_Text for analysis_:
# # # #
Ncuti Gatwa to Racist ‘Doctor Who’ Fans: ‘Go Find a Hobby’

By Emma Chance | Celebrity | April 22, 2024 |

By Emma Chance | Celebrity | April 22, 2024 |


NcutiGatwaDoctorWho.jpg

Doctor Who’s latest leading man, Ncuti Gatwa, recently sat down with Attitude magazine to talk Who, fame, racism, and self-acceptance. When asked if he kept up with the negative reactions to his casting as The Doctor, he was clear:

“No, no, no, no. I got a brief glimpse of it in initial casting, but it’s not something I’ll avidly keep up on.” Then he read the racist and homophobic haters for absolute filth, wondering:

“The hate? It is kind of fascinating to me because there’s so much energy they’re putting into it. You are so angry over something so inconsequential that you can’t be an interesting person. You can’t have much in your life. I don’t have time to do that. And so, I think they need to go find a hobby is one thing.”

But, he says, the people complaining are just afraid of change, and change is happening, if slowly.

“We do see a shift happening in casting, in positions of power and in the status quo. I mean, not a fast shift, things could tip over the other way a little bit quicker, but you see people kind of malfunctioning because things are changing.”

He reflected on his intersectional identities—Scottish, British, Black, immigrant, queer—sometimes colliding, and how he deals with it, saying, “I feel like I’ve kind of reached a place in my personal journey where I just am who I am, and that doesn’t have to change wherever I go. I just have to exist. And it’s a privilege to do so in my position because there’s many people that are in my intersections that don’t get a chance just to exist.”

“I think that’s the reason why I say that I struggle with hope sometimes,” he continued. “Because there’s a lot of things protecting me from the experiences that I could be having, should be having and have had. And I’m aware of that. I’m aware that my experience is not the typical Black queer experience…Just because I’ve now been cast as Doctor Who, all problems of inequality are now fixed? Things don’t work like that.”

But as of right now, he’s “learning not to care what other people think,” a hard thing to do when you’re experiencing as swift a rise to fame as he is. His breakout role as Eric in Sex Education, he says, was a “lifeline.”

“I needed a job. I had to pay my bills. It was literally, ‘I need a fucking job.’ And it happened to be a huge Netflix gig. My agent was like, ‘You’re definitely going to be able to afford an apartment.’”

But after spending more time with the character, he says Eric “ended up being that little surprise that teaches you more than you could ever teach him…He taught me to be braver.”
# # # #
_Material provided_:

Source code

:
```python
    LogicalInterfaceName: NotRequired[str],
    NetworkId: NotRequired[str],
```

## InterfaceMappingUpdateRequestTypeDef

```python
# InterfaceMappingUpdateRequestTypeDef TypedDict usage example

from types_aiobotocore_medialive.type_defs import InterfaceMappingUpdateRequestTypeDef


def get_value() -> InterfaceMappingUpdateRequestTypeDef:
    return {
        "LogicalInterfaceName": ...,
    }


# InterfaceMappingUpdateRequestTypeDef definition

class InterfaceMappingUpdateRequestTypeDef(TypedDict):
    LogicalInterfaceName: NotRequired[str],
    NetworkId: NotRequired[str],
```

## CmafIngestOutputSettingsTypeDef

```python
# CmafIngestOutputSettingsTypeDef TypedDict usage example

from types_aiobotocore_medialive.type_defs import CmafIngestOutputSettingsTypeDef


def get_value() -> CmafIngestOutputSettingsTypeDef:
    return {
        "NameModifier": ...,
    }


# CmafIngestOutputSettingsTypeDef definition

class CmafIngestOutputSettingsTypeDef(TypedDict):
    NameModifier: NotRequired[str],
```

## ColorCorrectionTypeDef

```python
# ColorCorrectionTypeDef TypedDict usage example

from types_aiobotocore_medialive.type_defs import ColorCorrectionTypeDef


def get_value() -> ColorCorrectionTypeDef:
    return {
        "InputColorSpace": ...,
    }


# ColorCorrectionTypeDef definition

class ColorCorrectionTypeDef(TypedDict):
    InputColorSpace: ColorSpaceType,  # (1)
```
# # # #
_Goal of the exercise_: Please rewrite the article about Ncuti Gatwa from "NcutiGatwaDoctorWho.jpg" to "happening, if slowly.", replacing "inconsequential" with "trivial". Work only from the article about Ncuti Gatwa.

_Answer to this task_:
NcutiGatwaDoctorWho.jpg

Doctor Who’s latest leading man, Ncuti Gatwa, recently sat down with Attitude magazine to talk Who, fame, racism, and self-acceptance. When asked if he kept up with the negative reactions to his casting as The Doctor, he was clear:

“No, no, no, no. I got a brief glimpse of it in initial casting, but it’s not something I’ll avidly keep up on.” Then he read the racist and homophobic haters for absolute filth, wondering:

“The hate? It is kind of fascinating to me because there’s so much energy they’re putting into it. You are so angry over something so trivial that you can’t be an interesting person. You can’t have much in your life. I don’t have time to do that. And so, I think they need to go find a hobby is one thing.”

But, he says, the people complaining are just afraid of change, and change is happening, if slowly.